[[ MATERIAL FOR THIS TASK open ]]

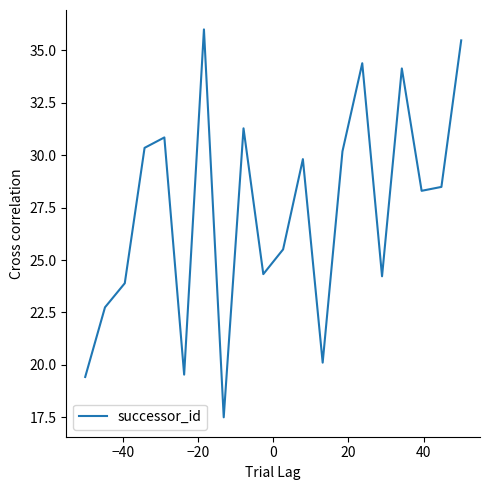

What is the sum of all values?

546.5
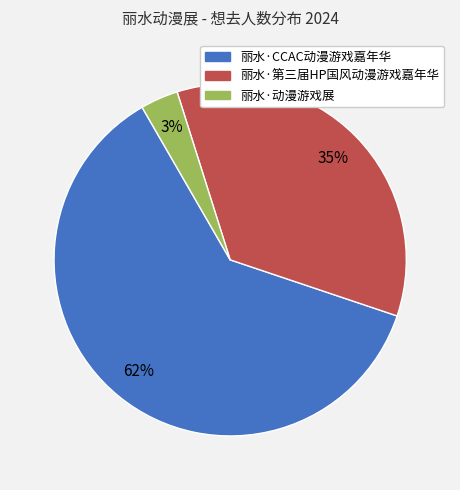

How many segments does this pie chart have?

3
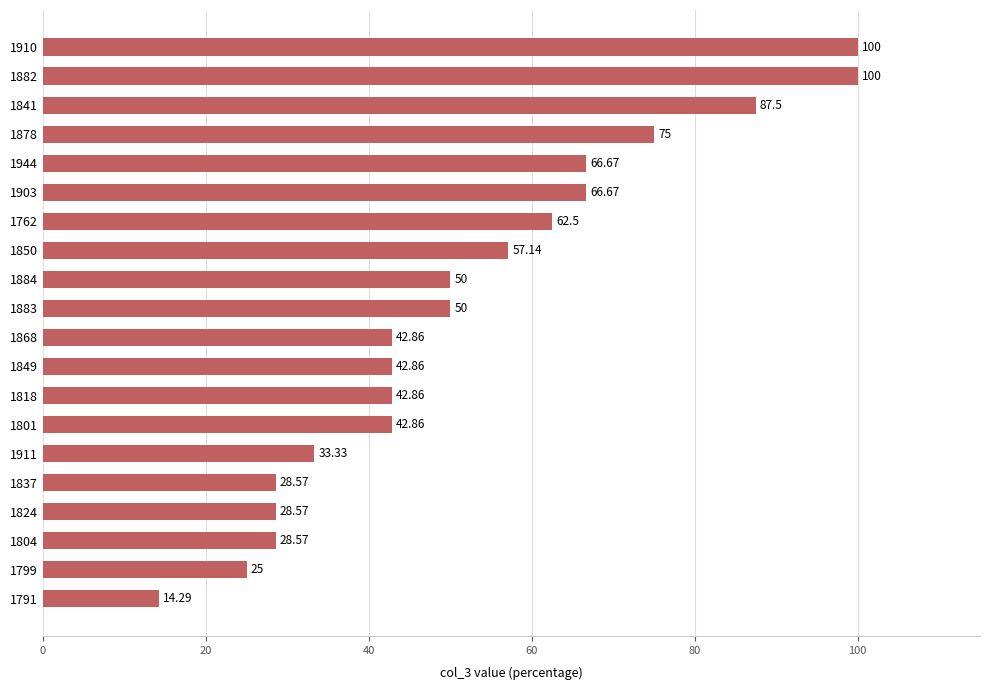

What is the difference between the values at 1850 and 1762?

5.4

[[ MATERIAL FOR THIS TASK closed ]]

## WORK TASK:
Can you render the lines of the data above as a numbered list, dropping the blank lines and leaving the pictures out?

## WRITTEN SOLUTION:
1. What is the sum of all values?
2. 546.5
3. How many segments does this pie chart have?
4. 3
5. What is the difference between the values at 1850 and 1762?
6. 5.4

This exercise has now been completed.